» TASK TO COMPLETE
Please reproduce every line of the data below without any changes, leaving out the pictures.

---*---

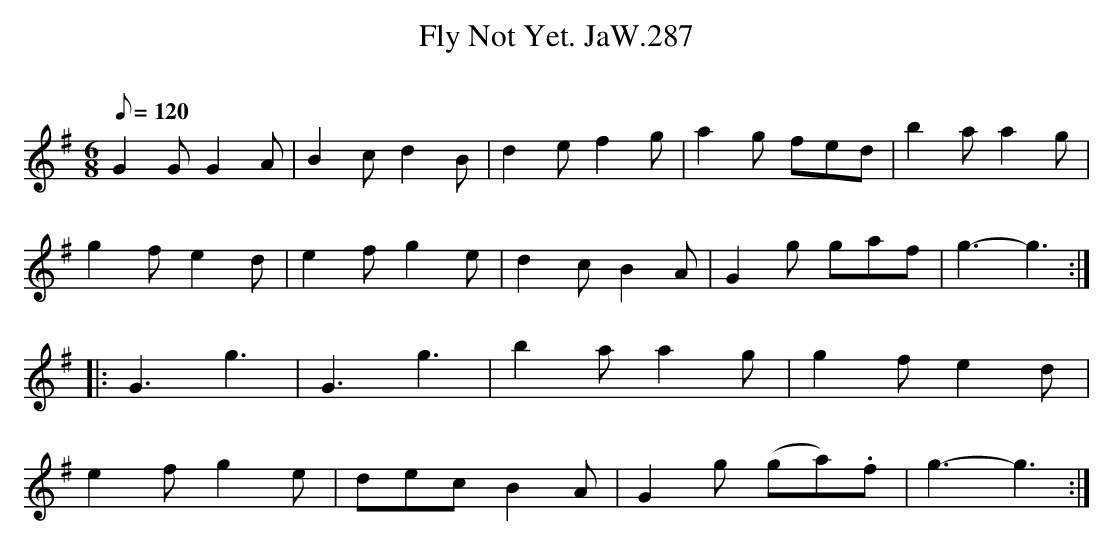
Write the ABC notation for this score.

X:1
T:Fly Not Yet. JaW.287
M:6/8
L:1/8
Q:120
O:
K:G
G2G G2A|B2c d2B|d2e f2g|a2g fed|b2a a2g|
g2f e2d|e2f g2e|d2c B2A|G2g gaf|g3-g3:|
|:G3g3|G3g3|b2a a2g|g2f e2d|
e2f g2e|dec B2A|G2g (ga).f|g3-g3:|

---*---

» EXPECTED OUTPUT
Write the ABC notation for this score.

X:1
T:Fly Not Yet. JaW.287
M:6/8
L:1/8
Q:120
O:
K:G
G2G G2A|B2c d2B|d2e f2g|a2g fed|b2a a2g|
g2f e2d|e2f g2e|d2c B2A|G2g gaf|g3-g3:|
|:G3g3|G3g3|b2a a2g|g2f e2d|
e2f g2e|dec B2A|G2g (ga).f|g3-g3:|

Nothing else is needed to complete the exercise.